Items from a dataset
"""

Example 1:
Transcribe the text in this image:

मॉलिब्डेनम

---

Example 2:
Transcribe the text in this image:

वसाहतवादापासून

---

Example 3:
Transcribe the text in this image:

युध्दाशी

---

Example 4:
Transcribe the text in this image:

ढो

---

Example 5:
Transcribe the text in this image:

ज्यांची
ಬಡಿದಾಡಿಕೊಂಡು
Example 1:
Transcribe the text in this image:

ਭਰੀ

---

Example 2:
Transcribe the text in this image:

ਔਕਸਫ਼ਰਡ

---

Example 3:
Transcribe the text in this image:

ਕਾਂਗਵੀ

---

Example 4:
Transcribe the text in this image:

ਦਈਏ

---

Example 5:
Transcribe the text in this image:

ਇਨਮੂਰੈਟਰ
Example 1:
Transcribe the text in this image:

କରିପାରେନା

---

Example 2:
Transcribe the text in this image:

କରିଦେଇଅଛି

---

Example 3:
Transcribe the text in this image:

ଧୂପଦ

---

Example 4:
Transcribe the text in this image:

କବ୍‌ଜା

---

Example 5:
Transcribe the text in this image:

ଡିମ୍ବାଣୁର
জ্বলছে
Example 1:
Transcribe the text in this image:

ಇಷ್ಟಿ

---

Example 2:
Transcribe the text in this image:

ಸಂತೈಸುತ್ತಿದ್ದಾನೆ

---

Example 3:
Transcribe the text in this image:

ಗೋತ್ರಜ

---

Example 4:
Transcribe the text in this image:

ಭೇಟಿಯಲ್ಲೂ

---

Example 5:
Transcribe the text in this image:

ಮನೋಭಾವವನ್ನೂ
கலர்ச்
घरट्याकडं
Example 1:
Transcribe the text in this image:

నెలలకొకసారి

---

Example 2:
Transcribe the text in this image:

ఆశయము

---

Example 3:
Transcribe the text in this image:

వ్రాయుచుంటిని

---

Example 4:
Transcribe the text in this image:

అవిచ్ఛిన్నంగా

"""

= What you have to do =
Print the data above exactly as it reads.

= Solution to this exercise =
Example 1:
Transcribe the text in this image:

मॉलिब्डेनम

---

Example 2:
Transcribe the text in this image:

वसाहतवादापासून

---

Example 3:
Transcribe the text in this image:

युध्दाशी

---

Example 4:
Transcribe the text in this image:

ढो

---

Example 5:
Transcribe the text in this image:

ज्यांची
ಬಡಿದಾಡಿಕೊಂಡು
Example 1:
Transcribe the text in this image:

ਭਰੀ

---

Example 2:
Transcribe the text in this image:

ਔਕਸਫ਼ਰਡ

---

Example 3:
Transcribe the text in this image:

ਕਾਂਗਵੀ

---

Example 4:
Transcribe the text in this image:

ਦਈਏ

---

Example 5:
Transcribe the text in this image:

ਇਨਮੂਰੈਟਰ
Example 1:
Transcribe the text in this image:

କରିପାରେନା

---

Example 2:
Transcribe the text in this image:

କରିଦେଇଅଛି

---

Example 3:
Transcribe the text in this image:

ଧୂପଦ

---

Example 4:
Transcribe the text in this image:

କବ୍‌ଜା

---

Example 5:
Transcribe the text in this image:

ଡିମ୍ବାଣୁର
জ্বলছে
Example 1:
Transcribe the text in this image:

ಇಷ್ಟಿ

---

Example 2:
Transcribe the text in this image:

ಸಂತೈಸುತ್ತಿದ್ದಾನೆ

---

Example 3:
Transcribe the text in this image:

ಗೋತ್ರಜ

---

Example 4:
Transcribe the text in this image:

ಭೇಟಿಯಲ್ಲೂ

---

Example 5:
Transcribe the text in this image:

ಮನೋಭಾವವನ್ನೂ
கலர்ச்
घरट्याकडं
Example 1:
Transcribe the text in this image:

నెలలకొకసారి

---

Example 2:
Transcribe the text in this image:

ఆశయము

---

Example 3:
Transcribe the text in this image:

వ్రాయుచుంటిని

---

Example 4:
Transcribe the text in this image:

అవిచ్ఛిన్నంగా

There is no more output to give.